Dating back to the 1940s and spanning the artist’s career, Lucian Freud: Drawings brings together more than 100 works, several of which have never been shown in public before. Curator William Feaver worked closely with the artist on this exhibition in the five years preceding his death in July 2011.
Freud always prided himself on his drawing, according to Feaver, who believes that the "interplay between the works on paper, both drawings and etchings, and the paintings of the past 70 years" was crucial to his artistic achievement.
The works range from the intimate, including portraits of his mother and father, his children and close friends - among them the painter Francis Bacon - to landscapes and studies of animals.

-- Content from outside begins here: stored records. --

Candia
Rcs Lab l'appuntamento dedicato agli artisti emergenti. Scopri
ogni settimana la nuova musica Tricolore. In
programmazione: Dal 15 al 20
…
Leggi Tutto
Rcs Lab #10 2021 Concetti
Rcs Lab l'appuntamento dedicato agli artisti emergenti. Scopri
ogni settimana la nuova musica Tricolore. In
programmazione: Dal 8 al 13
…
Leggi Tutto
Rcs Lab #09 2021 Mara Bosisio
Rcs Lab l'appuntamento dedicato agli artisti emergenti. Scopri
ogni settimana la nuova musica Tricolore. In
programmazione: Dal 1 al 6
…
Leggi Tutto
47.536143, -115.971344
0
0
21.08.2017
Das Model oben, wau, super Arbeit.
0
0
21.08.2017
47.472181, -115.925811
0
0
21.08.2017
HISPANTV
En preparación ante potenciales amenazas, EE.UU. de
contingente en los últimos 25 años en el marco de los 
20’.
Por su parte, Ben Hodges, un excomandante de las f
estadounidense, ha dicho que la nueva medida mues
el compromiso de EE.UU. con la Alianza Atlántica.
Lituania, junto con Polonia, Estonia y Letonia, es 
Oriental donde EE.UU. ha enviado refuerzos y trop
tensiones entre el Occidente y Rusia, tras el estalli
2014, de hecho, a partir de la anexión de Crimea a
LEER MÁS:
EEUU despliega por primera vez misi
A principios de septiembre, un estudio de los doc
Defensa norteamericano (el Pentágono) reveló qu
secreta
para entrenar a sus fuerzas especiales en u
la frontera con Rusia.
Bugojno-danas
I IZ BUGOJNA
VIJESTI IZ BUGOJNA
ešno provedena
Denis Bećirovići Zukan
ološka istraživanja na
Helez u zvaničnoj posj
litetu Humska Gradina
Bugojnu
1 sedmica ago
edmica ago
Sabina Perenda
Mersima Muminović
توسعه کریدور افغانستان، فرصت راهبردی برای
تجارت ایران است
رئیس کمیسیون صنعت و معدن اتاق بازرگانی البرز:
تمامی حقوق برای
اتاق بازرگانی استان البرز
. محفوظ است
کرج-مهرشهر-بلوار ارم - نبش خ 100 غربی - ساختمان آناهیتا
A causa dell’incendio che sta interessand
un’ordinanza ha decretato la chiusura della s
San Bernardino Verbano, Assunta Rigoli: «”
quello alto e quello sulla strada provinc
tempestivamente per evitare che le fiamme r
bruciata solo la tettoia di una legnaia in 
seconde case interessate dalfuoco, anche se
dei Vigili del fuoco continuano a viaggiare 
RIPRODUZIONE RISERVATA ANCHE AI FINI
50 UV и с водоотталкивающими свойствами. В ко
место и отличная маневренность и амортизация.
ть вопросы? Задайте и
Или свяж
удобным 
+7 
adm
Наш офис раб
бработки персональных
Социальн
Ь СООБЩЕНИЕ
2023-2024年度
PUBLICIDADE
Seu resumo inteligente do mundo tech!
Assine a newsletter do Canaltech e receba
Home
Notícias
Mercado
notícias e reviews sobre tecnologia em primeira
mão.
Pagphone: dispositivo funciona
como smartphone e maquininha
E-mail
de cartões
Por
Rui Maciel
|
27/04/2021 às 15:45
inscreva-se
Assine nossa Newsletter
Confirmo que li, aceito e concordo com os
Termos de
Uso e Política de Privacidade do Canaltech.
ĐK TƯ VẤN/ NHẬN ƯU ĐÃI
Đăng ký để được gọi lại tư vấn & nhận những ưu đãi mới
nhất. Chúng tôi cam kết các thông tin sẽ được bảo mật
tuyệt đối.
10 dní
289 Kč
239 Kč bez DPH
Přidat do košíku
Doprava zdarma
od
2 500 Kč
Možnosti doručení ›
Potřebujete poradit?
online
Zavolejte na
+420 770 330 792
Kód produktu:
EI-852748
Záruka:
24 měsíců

Etchings, watercolours, gouaches and works rendered in chalk, charcoal, pastel, conté, and pen and ink, are to be interspersed with oil paintings, constantly interrelating.
"From childhood there were drawings of goblins and fairies, tables piled high and the pear tree outside the Freuds’ holiday home on the Baltic island of Hiddensee," Feaver said.
"Later came fantastical jeux d’espirit, sharp images of friends patient enough to sit for him, etchings and drawings demonstrating his love of Ingres."
The exhibition traces Freud’s development from this phase up to the early 1950s when he chose to concentrate primarily on his painting; although, a number of previously unexhibited drawings vividly demonstrate, he continued to draw. It also covers his return to etching in the 1980s.